Task instructions =
[1] Using the Nan Madol account below, decide whether each statement agrees with it: (a) the writer was tossed from the kayak while crossing back onto the beach; (b) on the way back, the writer paddled beyond the reef line so the kayak could float; (c) admission to Nan Madol costs $7. For each, answer yes or no and quote the deciding words.
[2] Print, line for line and unchanged, the text read from the pages in all of the rows below. Leave the pictures out.

Selected excerpt =
--- START ---

I’ll skip the bit where I crossed one of the channels and traversed a treacherous span of mangrove roots in order to get a closer look at the quite well-preserved side of one of the seawall islets. It was getting kind of close to the time when I told the guy I rented the kayak from that I would be back, and I didn’t want to find out what Pohnpei’s emergency services team looked like. Getting back was a little bit frustrating at first. The adrenaline rush of adventure was wearing off slightly and I had a sunburn and my hands hurt from kayaking. My initial thought was to paddle beyond the reef line so my faithful kayak could actually float, but a glance at the afternoon weather ix-nayed that idea. I even got tossed from my kayak once crossing back onto the beach from the short span of “deep” water I had to cross, though I recovered and dried off quickly. The only really scary moment was when I was wading across the reef and heard a giant splash. Bravely, and probably looking a lot like a variety of action heroes, I leaped up into my kayak. This 6″ vantage point gave me a perspective on my own perceived manliness and a fairly large skate swimming its way to deeper water.
Once I got into the deep water of the mangrove forest and off the beach it was easy paddling. I took some time to admire the forest on the way back and listen to the birds and all the wildlife. On the way I ran across a man paddling across one of the waterways on a raft, very much Venice-style. He marked the first person I saw that day in all my adventures in the ancient city. That is pretty typical of Nan Madol. I was pretty beat by the time I made it back to MERIP but I hauled the kayak up the boat ramp, walked up the hill to return the paddle, and changed into some dry clothes I had brought. I had paddled into the ancient city and gotten my first glimpse of Nan Madol.
Also on Temwen island are some old Japanese guns at the melodious Dolopwuropwur Gun Battery. Since there were still some hours of daylight left after my paddling adventure I decided to take a look at the guns. I continued onto Temwen island from MERIP and found a place to park and started down the road identified by pohnpei-adventure.com. Eventually I found some likely-looking dudes I could ask for more exact directions and one man proffered up his teenage-looking sum for a guide (for a fee of $10). This, I was beginning to realize, is pretty standard for Pohnpei. Without much in the way of friendly signage, the only way you’re going to get around Pohnpei really effectively is with a guide. Maybe you can start to do without when you’ve gotten a better feel for the area, but if you’re cruising through on a weekend away from work, it is best to contact someone before you get to the island and arrange for someone to take you to where you want to go. Pohnpei-adventure has a rundown of a few local guides which is where I found Kenji, my guide for Sunday. The usual gig on Pohnpei is also to charge a few dollars ($3 is pretty standard it seems) admission for the sights, most of them being on private property. My first instinct was to forego guides, being that they cost money and all, but it’s a bargain at twice the price. The “admission” you’ll pay for Nan Madol is a whopping $7, and I paid a grand total of $50 for a very informative guide to show me around nearly all of Sunday. He was nice enough to drive and gave me a very tasty sandwich as well. The guides are worth it.

--- END ---

Study material =
--- START ---

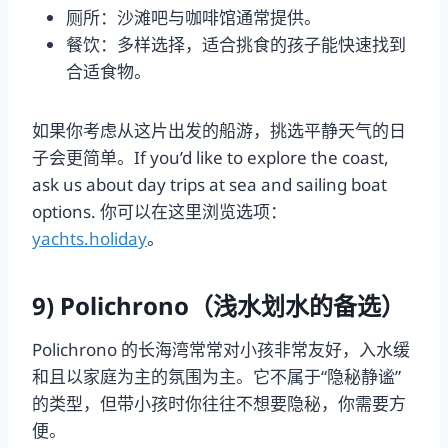
厕所：沙滩吧与咖啡馆通常提供。
餐饮：多样选择，适合挑食的孩子能快速找到
合适食物。
如果你考虑从这片出发的船游，挑选平静天气的日
子会更简单。If you’d like to explore the coast,
ask us about day trips at sea and sailing boat
options. 你可以在这里浏览选项：
yachts.holiday
。
9) Polichrono（浅水划水的备选）
Polichrono 的长海湾常常对小孩非常友好，入水缓
和且以家庭为主的氛围为主。它不属于“隐秘静谧”
的类型，但带小孩时你往往不想要隐秘，你需要方
便。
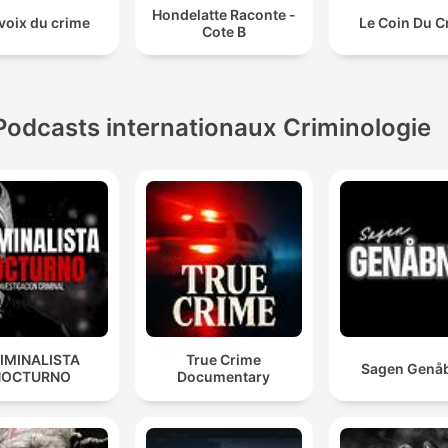
Hondelatte Raconte -
voix du crime
Le Coin Du C
Cote B
Podcasts internationaux Criminologie
IMINALISTA
True Crime
Sagen Genå
NOCTURNO
Documentary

--- END ---

Results =
[1]
(a) Yes: "I even got tossed from my kayak once crossing back onto the beach from the short span of “deep” water I had to cross"
(b) No: "a glance at the afternoon weather ix-nayed that idea"
(c) Yes: "The “admission” you’ll pay for Nan Madol is a whopping $7"

[2]
厕所：沙滩吧与咖啡馆通常提供。
餐饮：多样选择，适合挑食的孩子能快速找到
合适食物。
如果你考虑从这片出发的船游，挑选平静天气的日
子会更简单。If you’d like to explore the coast,
ask us about day trips at sea and sailing boat
options. 你可以在这里浏览选项：
yachts.holiday
。
9) Polichrono（浅水划水的备选）
Polichrono 的长海湾常常对小孩非常友好，入水缓
和且以家庭为主的氛围为主。它不属于“隐秘静谧”
的类型，但带小孩时你往往不想要隐秘，你需要方
便。
Hondelatte Raconte -
voix du crime
Le Coin Du C
Cote B
Podcasts internationaux Criminologie
IMINALISTA
True Crime
Sagen Genå
NOCTURNO
Documentary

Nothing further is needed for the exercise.